Negeri yang terluka.
Bilakah negeri ini bermetamorfosa?
Menjadi negeri mercusuar bagi cahaya Ilahi,
menjadi cahaya di Timur,
tempat kami semua… berpijar.
Â
Kutatapi lagi satu demi satu ‘prasasti dinding’ yang tak beraturan itu. Alangkah banyaknya jubah yang tergantung di sana! Jubah yang terangkai dari benang-benang hidup yang sarat dengan emosi. Jubah yang penuh dengan warna; kesedihan, asa, kejujuran dan warna-warna lainnya yang belum sempat diberi nama oleh manusia. Alangkah ramainya hidup! Berapa kamar lagikah yang kubutuhkan untuk menulisi sisa hidupku? Bahkan hari inipun aku telah menyiapkan lagi sebuah goresan baru: Duka.
Jika saja emosi dan benda tak perlu diberi nama, tentulah aku tak akan bersusah-susah lagi membuat daftar baru untuk mereka. Daftar baru untuk bocah-bocah belasan tahun yang –dengan terpaksa- merelakan tubuhnya, hanya demi sesuap nasi.
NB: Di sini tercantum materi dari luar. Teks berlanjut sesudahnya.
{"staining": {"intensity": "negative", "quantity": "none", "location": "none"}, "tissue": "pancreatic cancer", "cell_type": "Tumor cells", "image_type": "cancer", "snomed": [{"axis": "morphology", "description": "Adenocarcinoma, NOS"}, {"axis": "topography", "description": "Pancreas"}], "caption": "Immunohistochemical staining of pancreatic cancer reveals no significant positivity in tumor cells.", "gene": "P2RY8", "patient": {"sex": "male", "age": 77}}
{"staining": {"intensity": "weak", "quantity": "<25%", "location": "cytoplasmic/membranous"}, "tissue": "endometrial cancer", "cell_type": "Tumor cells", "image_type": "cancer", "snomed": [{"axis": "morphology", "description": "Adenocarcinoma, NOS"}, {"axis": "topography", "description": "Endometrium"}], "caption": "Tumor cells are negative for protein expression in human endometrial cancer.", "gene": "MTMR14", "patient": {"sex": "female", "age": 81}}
Daftar baru untuk mereka yang terdampar nasib di kolong jembatan, di emper-emper swalayan yang gemerlap, atau untuk mereka yang tak tahu lagi harus berbuat apa hingga malam-malam yang mengalir, hanya dipenuhi dengan gambar-gambar tentang rumah… yang akan mereka curi! Tapi, benarkah sebuah daftar cukup berarti buat mereka?
***
Hari ini aku merasa begitu letih. Jiwaku kembali terdampar.
Hari ini, kenyataan kembali memberiku nama: Pemakluman. Begitu populernya kata-kata itu hingga aku dapat dengan mudah menemuinya di manapun. Di dusun, di kota, di tempat sampah, di selokan-selokan, bahkan dalam saku-saku mewah jas para pemimpin negeri ini.